→ STUDY TEXT:
====================

Filtering/blocking scope for an inline (possibly even anonymous) function def

#1

I picked up a Scala “want” from this video: https://www.youtube.com/watch?v=QM1iUe6IofM

In it, he talks about being able to write an in-place function which is blind to (blocked from) all the scope context surrounding it, only allowing the function to operate on whatever is passed within its parameter list(s). Apparently, this doesn’t exist in any current language, which I found fairly amazing.

My own context for wanting this is, I ran into a pernicious bug in my own code where, due to the nature of the self-relation, I needed to selectively reverse this and that within a method to vastly reduce the search space, mapping them to left and right. And when refactoring for the change, I missed a single implied preceding “this” on a method (where it needed to now be “left.”). Not knowing about the miss, the undesired effect was it produced a quizzical and unexpected combinatorial explosion on the resulting use. After many hours of head scratching, I finally lifted the entire method out to a completely new empty “object”. And then the method immediately popped out as unresolved.

So, given this idea of having a function definition cancel all scope assumptions and only rely on its passed parameters would have easily caught this. And, such a function definition also has the refactoring bonus of encouraging a “referentially pure function” which might grow to be something larger and more useful as the context within which it was produced continues to expand and grow.

Given complexity of all the many things being “injected” into a function in Scala, having something reverse the assumptions would be very valueable to me. Additionally, there could be a refactoring idea where this kind of function could be produced from an existing inline def with a “force all parameters explicitly” which would then produce a pure referential function where everything upon which it depends can be seen in the parameter list. It would be a nice mechanism for those of us who have to do maintenance following other advanced coders to see what kinds of dependencies with which we are working. This is like the “implicit” problem, writ large.

3 Likes
#2

Spores?

#3

What does “spores” mean? Reference link?

#4

Sorry, was on mobile.

It’s a project that seems to have stagnated and been restarted a few times. The most recently updated site seems to be http://scalacenter.github.io/spores/spores.html which says that it’s not available for scala 2.12.

However it sounds a lot like what you described.

#5

It would be really great to see spores be a supported part of the language in dotty/scala 3. I still think spores can be useful for distributed systems applications (spark, scalding, flink), but also for cases where you want to be sure you don’t accidentally pin some large objects in memory in a service harming GC.

With the new generic tuples, you could imagine giving a path type to the closure:

trait Spore[-A, +B] extends Function1[A, B] {
  type Closure <: HList
}

conside:

val x: Int = ...
val greeting: String = ...
spore {
  val xc = x
  val gc = greeting
  { num: Int => s"$gc: $xc + $num == ${xc + num}" }
}

if that had type: Spore[Int, String] { type Closure = Int :: String :: HNil } and the Spore companion object had some way to help you write serializers:

object Spore {
  def serialize(s: Spore[Int, String])(s: Serializer[s.Closure]): Array[Byte] = ...
  def deserialize[A, B, C](cls: Class[_ <: Spore[A, B] { type Closure = C}], s: Serializer[C], bytes: Array[Byte]): Try[Spore[A, B]] = ...

====================

→ SUPPLIED DATA:
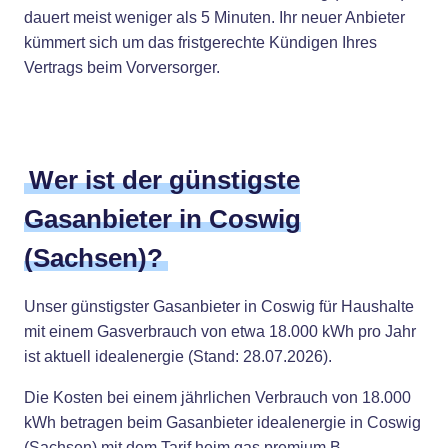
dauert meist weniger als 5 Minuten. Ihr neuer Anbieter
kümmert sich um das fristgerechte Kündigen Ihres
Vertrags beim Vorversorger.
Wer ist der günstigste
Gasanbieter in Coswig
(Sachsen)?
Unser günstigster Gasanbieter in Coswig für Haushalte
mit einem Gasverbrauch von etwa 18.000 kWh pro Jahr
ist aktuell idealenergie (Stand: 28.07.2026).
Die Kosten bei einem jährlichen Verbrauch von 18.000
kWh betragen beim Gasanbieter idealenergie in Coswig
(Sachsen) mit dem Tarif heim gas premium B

====================

→ JOB:
Decide whether each statement agrees with the forum thread on blocking scope for inline functions. Answer yes or no, and quote the words from the thread that settle it.
1. The spores site linked in the thread says spores are not available for Scala 2.12.
2. After moving the method into a new empty object, the first poster saw it show up as unresolved.
3. The first poster reports that such a scope-blocked function already exists in several current languages.
Work only from the forum thread on blocking scope for inline functions, not from the items.

→ WRITTEN SOLUTION:
1. Yes: "which says that it’s not available for scala 2.12."
2. Yes: "And then the method immediately popped out as unresolved."
3. No: "Apparently, this doesn’t exist in any current language, which I found fairly amazing."